Image by Dimitris Vetsikas from Pixabay |
There is a new way for you to invest in commercial real estate, and it might just do the trick for you. It’s called commercial real estate crowdfunding. Real estate crowdfunding helps individual investors invest in single-asset commercial real estate. It allows them to put their money to work in ways that they could not have if they were to invest individually. A deal sponsor will provide a real estate opportunity, and this is when investors contribute their money to the project. They’ll get a proportional share of the returns in exchange.
To further understand it, you need to know the three main parties when it comes to commercial real estate crowdfunding deals.
- Sponsors are the companies that want to acquire the property and those who negotiate the deal. They are the ones who hire contractors and manage the project on behalf of the investors.
- Crowdfunding platform is the one that acts as the bridge between the sponsor and the investors. They are the ones who advertise the deal to potential investors, manage the paperwork, and collect the investors’ capital.
- Investors are those who look for crowdfunding platforms that give out the best deals. If they consider it as a good fit, then they will invest capital for the deal.
3 Main Types of Commercial Real Estate Crowdfunding Investments
- Common Equity - This is typical of all real estate investments. In a common equity deal, you’ll have an interest in the underlying property’s profits. The thing to remember about this deal is that you don’t have a guaranteed return because it will all depend on the performance of the underlying property.

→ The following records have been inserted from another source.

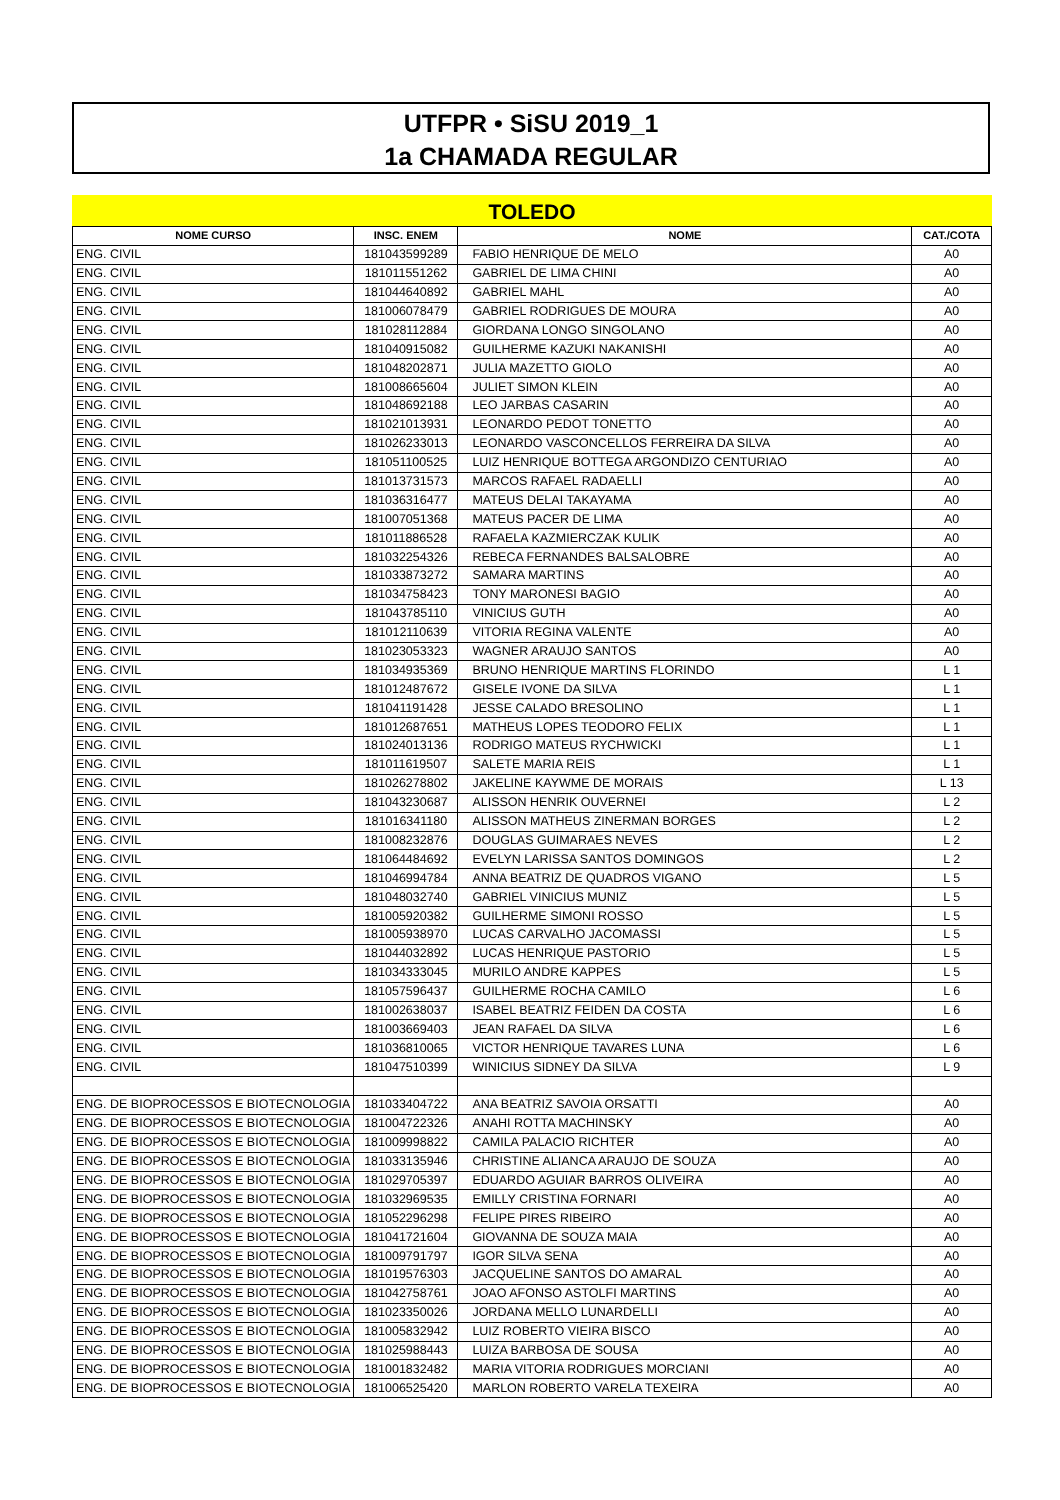UTFPR • SiSU 2019_1
1a CHAMADA REGULAR
TOLEDO
| NOME CURSO | INSC. ENEM | NOME | CAT./COTA |
| --- | --- | --- | --- |
| ENG. CIVIL | 181043599289 | FABIO HENRIQUE DE MELO | A0 |
| ENG. CIVIL | 181011551262 | GABRIEL DE LIMA CHINI | A0 |
| ENG. CIVIL | 181044640892 | GABRIEL MAHL | A0 |
| ENG. CIVIL | 181006078479 | GABRIEL RODRIGUES DE MOURA | A0 |
| ENG. CIVIL | 181028112884 | GIORDANA LONGO SINGOLANO | A0 |
| ENG. CIVIL | 181040915082 | GUILHERME KAZUKI NAKANISHI | A0 |
| ENG. CIVIL | 181048202871 | JULIA MAZETTO GIOLO | A0 |
| ENG. CIVIL | 181008665604 | JULIET SIMON KLEIN | A0 |
| ENG. CIVIL | 181048692188 | LEO JARBAS CASARIN | A0 |
| ENG. CIVIL | 181021013931 | LEONARDO PEDOT TONETTO | A0 |
| ENG. CIVIL | 181026233013 | LEONARDO VASCONCELLOS FERREIRA DA SILVA | A0 |
| ENG. CIVIL | 181051100525 | LUIZ HENRIQUE BOTTEGA ARGONDIZO CENTURIAO | A0 |
| ENG. CIVIL | 181013731573 | MARCOS RAFAEL RADAELLI | A0 |
| ENG. CIVIL | 181036316477 | MATEUS DELAI TAKAYAMA | A0 |
| ENG. CIVIL | 181007051368 | MATEUS PACER DE LIMA | A0 |
| ENG. CIVIL | 181011886528 | RAFAELA KAZMIERCZAK KULIK | A0 |
| ENG. CIVIL | 181032254326 | REBECA FERNANDES BALSALOBRE | A0 |
| ENG. CIVIL | 181033873272 | SAMARA MARTINS | A0 |
| ENG. CIVIL | 181034758423 | TONY MARONESI BAGIO | A0 |
| ENG. CIVIL | 181043785110 | VINICIUS GUTH | A0 |
| ENG. CIVIL | 181012110639 | VITORIA REGINA VALENTE | A0 |
| ENG. CIVIL | 181023053323 | WAGNER ARAUJO SANTOS | A0 |
| ENG. CIVIL | 181034935369 | BRUNO HENRIQUE MARTINS FLORINDO | L 1 |
| ENG. CIVIL | 181012487672 | GISELE IVONE DA SILVA | L 1 |
| ENG. CIVIL | 181041191428 | JESSE CALADO BRESOLINO | L 1 |
| ENG. CIVIL | 181012687651 | MATHEUS LOPES TEODORO FELIX | L 1 |
| ENG. CIVIL | 181024013136 | RODRIGO MATEUS RYCHWICKI | L 1 |
| ENG. CIVIL | 181011619507 | SALETE MARIA REIS | L 1 |
| ENG. CIVIL | 181026278802 | JAKELINE KAYWME DE MORAIS | L 13 |
| ENG. CIVIL | 181043230687 | ALISSON HENRIK OUVERNEI | L 2 |
| ENG. CIVIL | 181016341180 | ALISSON MATHEUS ZINERMAN BORGES | L 2 |
| ENG. CIVIL | 181008232876 | DOUGLAS GUIMARAES NEVES | L 2 |
| ENG. CIVIL | 181064484692 | EVELYN LARISSA SANTOS DOMINGOS | L 2 |
| ENG. CIVIL | 181046994784 | ANNA BEATRIZ DE QUADROS VIGANO | L 5 |
| ENG. CIVIL | 181048032740 | GABRIEL VINICIUS MUNIZ | L 5 |
| ENG. CIVIL | 181005920382 | GUILHERME SIMONI ROSSO | L 5 |
| ENG. CIVIL | 181005938970 | LUCAS CARVALHO JACOMASSI | L 5 |
| ENG. CIVIL | 181044032892 | LUCAS HENRIQUE PASTORIO | L 5 |
| ENG. CIVIL | 181034333045 | MURILO ANDRE KAPPES | L 5 |
| ENG. CIVIL | 181057596437 | GUILHERME ROCHA CAMILO | L 6 |
| ENG. CIVIL | 181002638037 | ISABEL BEATRIZ FEIDEN DA COSTA | L 6 |
| ENG. CIVIL | 181003669403 | JEAN RAFAEL DA SILVA | L 6 |
| ENG. CIVIL | 181036810065 | VICTOR HENRIQUE TAVARES LUNA | L 6 |
| ENG. CIVIL | 181047510399 | WINICIUS SIDNEY DA SILVA | L 9 |
| ENG. DE BIOPROCESSOS E BIOTECNOLOGIA | 181033404722 | ANA BEATRIZ SAVOIA ORSATTI | A0 |
| ENG. DE BIOPROCESSOS E BIOTECNOLOGIA | 181004722326 | ANAHI ROTTA MACHINSKY | A0 |
| ENG. DE BIOPROCESSOS E BIOTECNOLOGIA | 181009998822 | CAMILA PALACIO RICHTER | A0 |
| ENG. DE BIOPROCESSOS E BIOTECNOLOGIA | 181033135946 | CHRISTINE ALIANCA ARAUJO DE SOUZA | A0 |
| ENG. DE BIOPROCESSOS E BIOTECNOLOGIA | 181029705397 | EDUARDO AGUIAR BARROS OLIVEIRA | A0 |
| ENG. DE BIOPROCESSOS E BIOTECNOLOGIA | 181032969535 | EMILLY CRISTINA FORNARI | A0 |
| ENG. DE BIOPROCESSOS E BIOTECNOLOGIA | 181052296298 | FELIPE PIRES RIBEIRO | A0 |
| ENG. DE BIOPROCESSOS E BIOTECNOLOGIA | 181041721604 | GIOVANNA DE SOUZA MAIA | A0 |
| ENG. DE BIOPROCESSOS E BIOTECNOLOGIA | 181009791797 | IGOR SILVA SENA | A0 |
| ENG. DE BIOPROCESSOS E BIOTECNOLOGIA | 181019576303 | JACQUELINE SANTOS DO AMARAL | A0 |
| ENG. DE BIOPROCESSOS E BIOTECNOLOGIA | 181042758761 | JOAO AFONSO ASTOLFI MARTINS | A0 |
| ENG. DE BIOPROCESSOS E BIOTECNOLOGIA | 181023350026 | JORDANA MELLO LUNARDELLI | A0 |
| ENG. DE BIOPROCESSOS E BIOTECNOLOGIA | 181005832942 | LUIZ ROBERTO VIEIRA BISCO | A0 |
| ENG. DE BIOPROCESSOS E BIOTECNOLOGIA | 181025988443 | LUIZA BARBOSA DE SOUSA | A0 |
| ENG. DE BIOPROCESSOS E BIOTECNOLOGIA | 181001832482 | MARIA VITORIA RODRIGUES MORCIANI | A0 |
| ENG. DE BIOPROCESSOS E BIOTECNOLOGIA | 181006525420 | MARLON ROBERTO VARELA TEXEIRA | A0 |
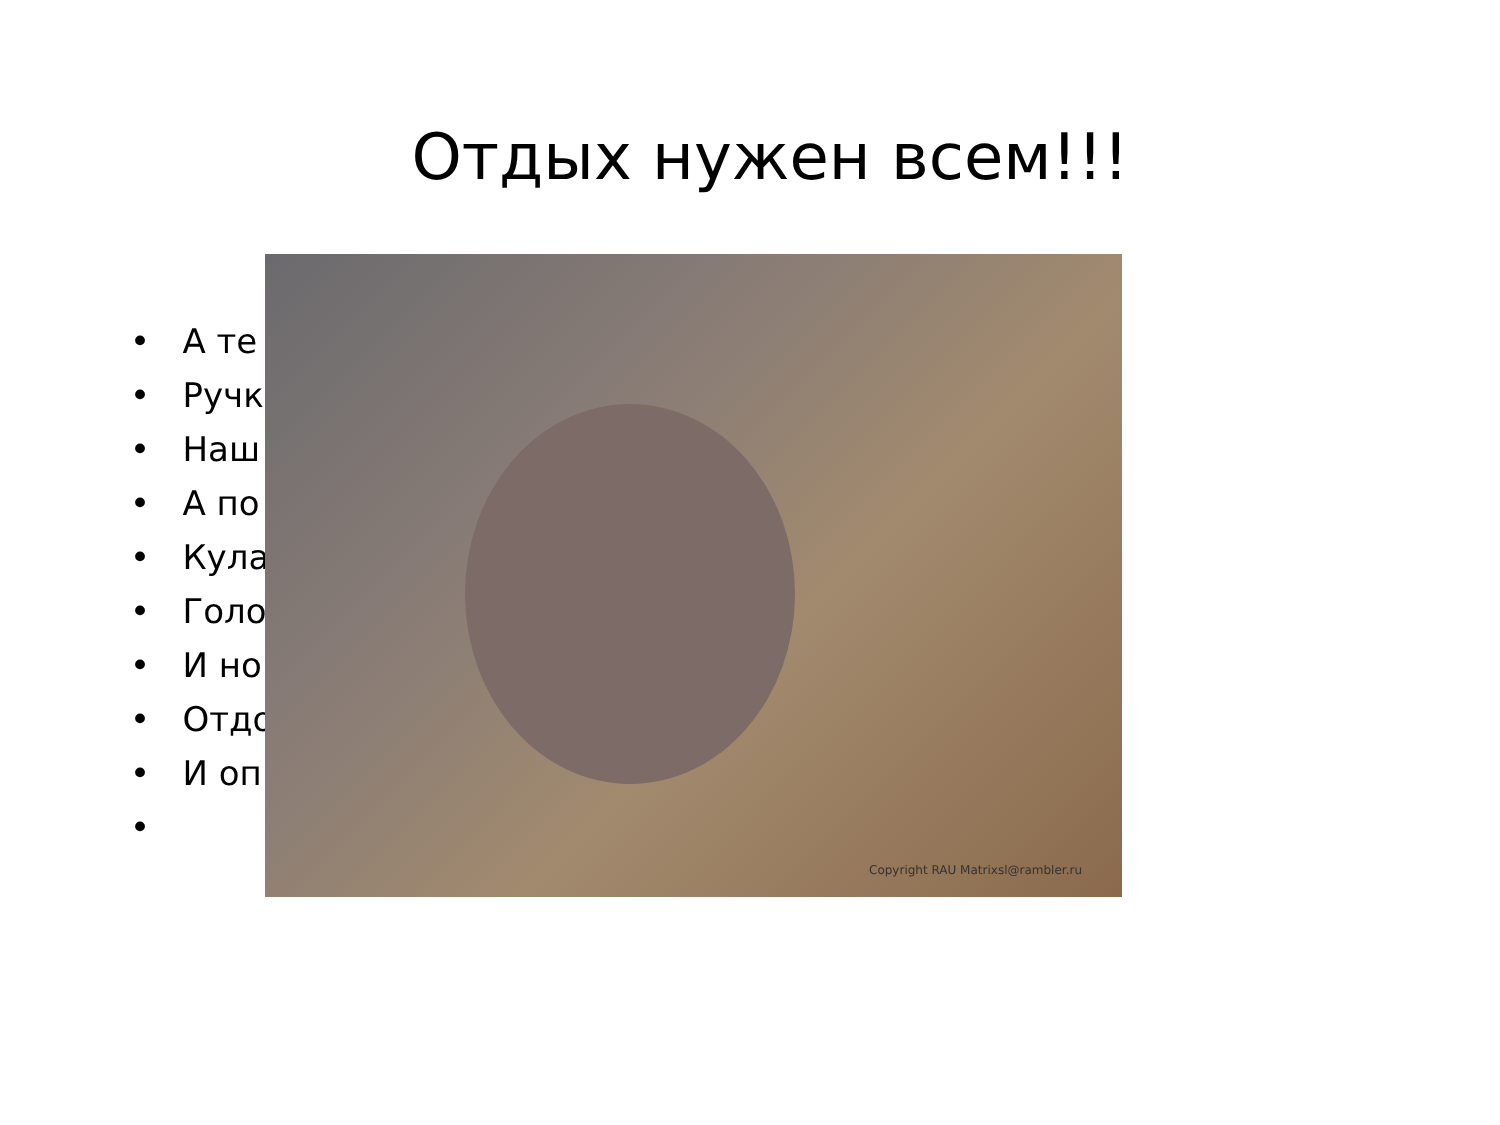Отдых нужен всем!!!
• А те
• Ручк
• Наш
• А по
• Кула
• Голо
• И но
• Отдо
• И оп
•
Copyright RAU Matrixsl@rambler.ru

- Debt - In a debt financing deal, you are considered as the project’s mortgage lender, which means that you are financing the property and, at the same time, receive regular and predetermined interest payments. This has the lowest return potential, but it is considered the safest deal when it comes to investing in crowdfunded real estate.
- Preferred Equity - This is like a combination of debt and common equity. It has a fixed distribution amongst its investors, which makes it the same as the debt financing deal. It is the same with common equity in that when the real estate deal loses profit, preferred equity holders are subordinate to debt holders when it comes to getting payments.
Why You Should Invest in Crowdfunded Estate Deals
There are various benefits as to why you should be an investor in such deals. One common reason that many investors have given is that when it comes to commercial properties, not all investors have access to such kinds of investments. With crowdfunded real estate deals, they’ll be able to have the necessary capital and with less risk as opposed to investing in it by themselves. Commercial real estate crowdfunding also gives them the chance to invest in a specific property, which means that sponsors will only focus their expertise on such deals.
Another thing is that it offers a higher return potential. You can be an investor in a crowdfunded deal and get a share of the rental income. You’ll even get more profit when the sponsor decides to sell the property. With a crowdfunded real estate deal, the only thing that you have to do is to give your investor capital to the deal sponsor, and they will be responsible for doing the rest.